Threat Researcher (m/f/x) - Remote anywhere in Spain

Founded in 2020, QuoIntelligence is Europe's fastest growing startup in the field of Cyber Threat Intelligence. Headquartered in Germany, and incorporated in Italy and Spain, we provide companies and institutions with game-changing expertise in the fight against cybercrime. 

• Detect, investigate, track, and report on regional and industry focused malicious cyber activities, being able to track and report on shifts in TTPs over time, as well as their immediate impact on our customers.  
• Respond in a timely manner to requests for intelligence (RFIs) from customers, ranging from threat landscapes, risk assessments, OSINT investigations, campaign analysis, or technical analysis, and support in the development of those RFIs to junior analysts.  
• Create reports in English based on research discoveries publishing those findings in QuoIntelligence blog or ad hoc conferences. 
• Support the fulfillment of client’s intelligence requirements. 
• Identify new datasets to ingest and propose new analytics which can be developed to improve and/or automate portions of the intelligence cycle. 
• Work with the Intelligence Operations team to identify, prioritize, and deploy various detection mechanisms for malware families and threat actor groups of interest.  
• Use both internal and external data to find the best and most comprehensive answer to threat research questions. This may include using already developed external data pipelines or developing new collection methods according to research needs. 
• Use both quantitative and qualitative methods of analysis to best answer high-priority research questions around threats. 
• Support in the automation of tasks of the Intelligence Operations team in ad-hoc cases.  

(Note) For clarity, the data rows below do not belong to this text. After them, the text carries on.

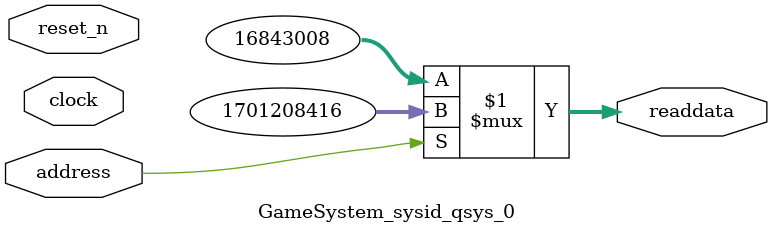
<source format=v>



// synthesis translate_off
`timescale 1ns / 1ps
// synthesis translate_on

// turn off superfluous verilog processor warnings 
// altera message_level Level1 
// altera message_off 10034 10035 10036 10037 10230 10240 10030 

module GameSystem_sysid_qsys_0 (
               // inputs:
                address,
                clock,
                reset_n,

               // outputs:
                readdata
             )
;

  output  [ 31: 0] readdata;
  input            address;
  input            clock;
  input            reset_n;

  wire    [ 31: 0] readdata;
  //control_slave, which is an e_avalon_slave
  assign readdata = address ? 1701208416 : 16843008;

endmodule



</source>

• Bachelor’s degree in Computer Science, Computer Engineering, Information Security, Security Studies, Intelligence, or a related field. Alternatively, 4 additional years of experience in a similar role. 
• 3 years of experience in Information Security, particularly Threat Intelligence, Incident Response, Security Operations, Vulnerability Management. Demonstrable experience conducting technical threat analysis and research. 
• Demonstrable research and analytic competencies such as blog post, conferences, or research projects. Prior experience in research or analysis is preferred, particularly as it relates to malicious cyber activity. Experience with structured analytical techniques, the intelligence cycle, and intelligence writing techniques and methodologies. 
• Good scripting skills (python, shell, powershell, etc.) 
• Good knowledge of the EU threat landscape and cyber threat activity, including actors, TTPs, and targets. 
• Experience clustering and tracking multiple threat actors using techniques such as the Diamond Model of Intrusion Analysis 
• Knowledge of indicators of specific threat actors, their cross-platform tactics, and how they evolve or change over time. 
• Good knowledge of the different types of malwares and how they operate. Ability to perform simple assessments of malicious files being comfortable with basic static and dynamic analysis. 
• Ability to create detection rules, and good knowledge of Indicators of compromise (IOCs) 
• Excellent critical thinking and interpersonal and teamwork skills; ability to work with globally distributed team members and autonomy carrying out research. 
• Fluency in English.  
• Current holder of an EU Passport or authorized to work in Italy/Spain.  

What's the pay like?

Since December 2022, we operate a transparent compensation framework.

For this job and country, the base salary is 45.418,18€. 

What's in it for you?

• Work from anywhere in Spain!
• 26 days of paid time off. 
• Yearly global meetups in great locations. In 2024, we spent a week in Šibenik, Croatia!

What's the recruitment process like?

• You apply and fill a couple of screening questions.
• We review all applications.
• We invite you to an interview with our People Team via MS Teams
• You work on an online assessment via Vervoe 
• We schedule the top 4-5 candidates with our Head of Intelligence Operations as well as our CEO. The shortlisted candidate might as well meet the Research team. 
• We make an offer and conduct background checks via Veremark.

QuoIntelligence is an equal opportunity employer. We strongly believe that diversity is essential for good intelligence work and are committed to creating an inclusive environment for all employees.